Söylediklerinin ardından ona yönelttiğim şaşkın bakışlarımı umursamadan, önce yanağıma, sonra alnıma derin birer öpücük kondurdu. Geri çekilir çekilmez topuklarının üstünde dönerek hızla kapıya doğru ilerledi. Şu an altında ki eşofman ile bile çok yakışıklı duruyordu. Çünkü o benim abimdi. Her şeyi ile mükemmel olmak 'Karayel' soyadına özgü bir husustu.

"O zaman o pislik torbasına, beni okula bırakması gerektiğini söyle. Ben söyleyince, bana karşı yine diklenir falan, hiç çekemem valla."

Abimin tatlı kahkahası odada yankılanırken, kapımı açıp kendini dışarıya attı ve kapıyı kapatmadan önce yapılı gövdesini bana doğru çevirdi. Bir anda ellerini iki yanına yerleştirip, bacaklarını birbirine dayadı ve dik bir konum aldı. Resmen karşımda hazırola geçmişti.
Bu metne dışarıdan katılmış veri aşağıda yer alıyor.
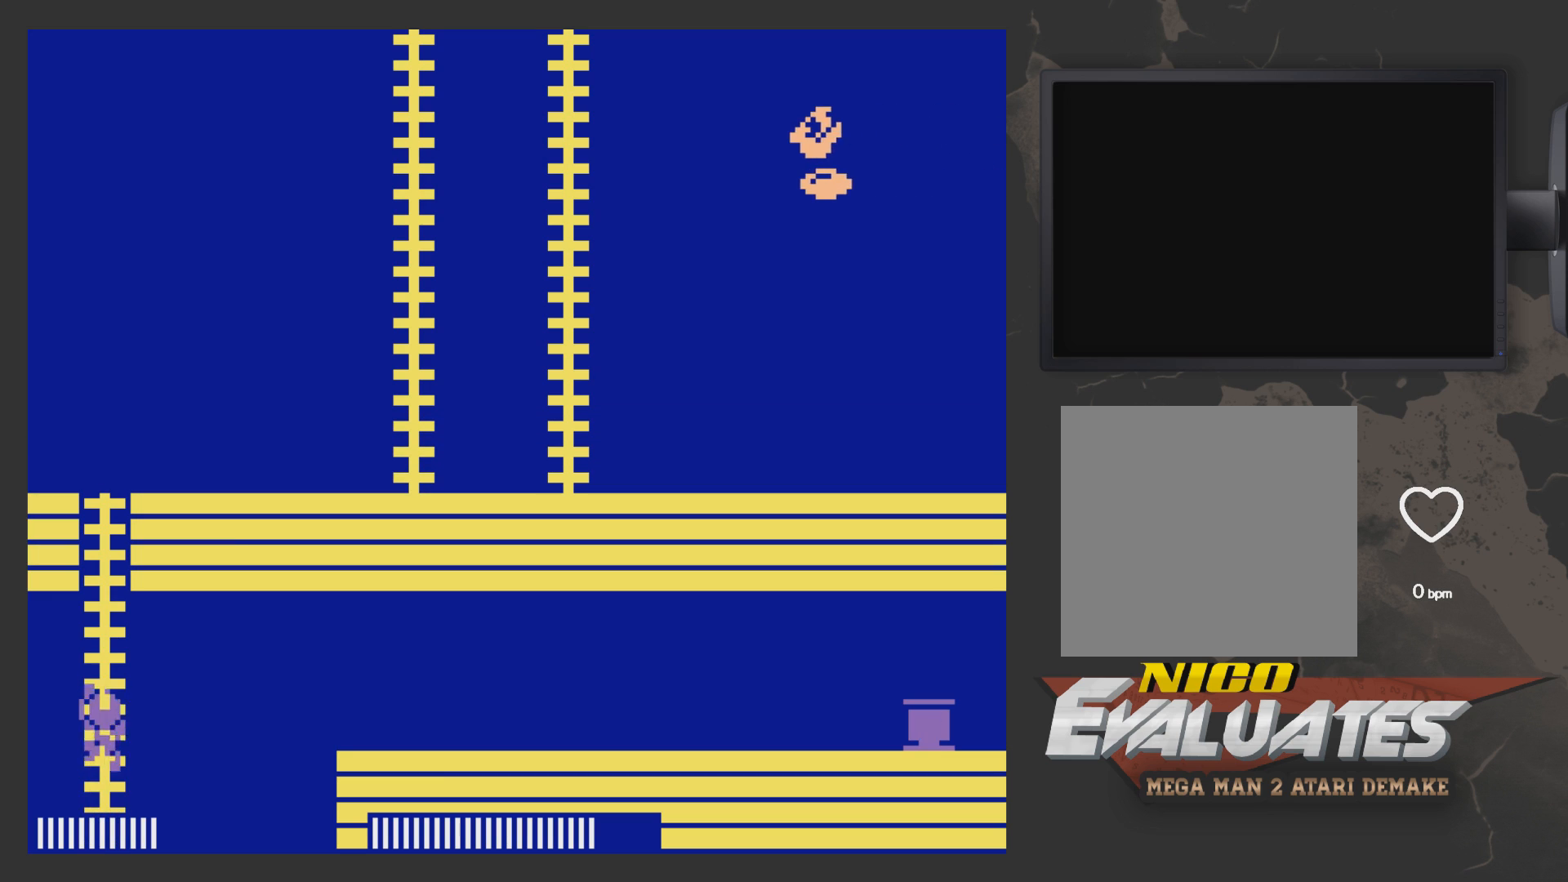
{"buttons": ["DPAD_UP"], "left_stick": "center", "right_stick": "center", "events": [[233, "DPAD_RIGHT", "up"]]}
Minik kıkırdamalarım ağzımdan dökülürken, abim ise elini alnında sabitleyip ciddiyetle konuştu.

"Emredersiniz komutanım."

Kendisi de kıkırdayarak eski hâline büründü ve bana uzaktan bir öpücük bahşedip kapıyı kapattı. Odadan gitmiş olmasını fırsat bilip kıçımı devirip uyumak istiyordum fakat, bir kere uykum kaçmıştı işte. Eğer tekrar uyuyacak olursam, bir daha uyanmam daha zor olacaktı. Evet, biliyorum, gerekirse Barlas beni saçlarımdan tutup yatağımdan sürükleye sürükleye çıkartacak ve yüzüme bir kova dolusu buzlu su dökerek ayıltacak kadar alçaktı. Eh tabiki, ben bunları yaşamayı kaldıramayacak kadar melankolik bir kızdım.

Dudaklarımı bükerek, huysuzca yerimde kıpırdandım ve ufak bir gerinme hareketinin ardından, yatakta sağa doğru dönüp ayaklarımı yataktan aşağı doğru sarkıttım. Bileğime taktığım tokayı, parmak boğumlarıma yerleştirip saçlarımı tepemde salaş bir at kuyruğu hâlinde topladım ve tokayı saçlarıma dolayıp, ağırlığımı ayaklarımın üzerine verdim. Odadaki banyoya doğru paytak paytak adımlarla yürürken, bir yandan da ensemi kaşımakla meşguldüm.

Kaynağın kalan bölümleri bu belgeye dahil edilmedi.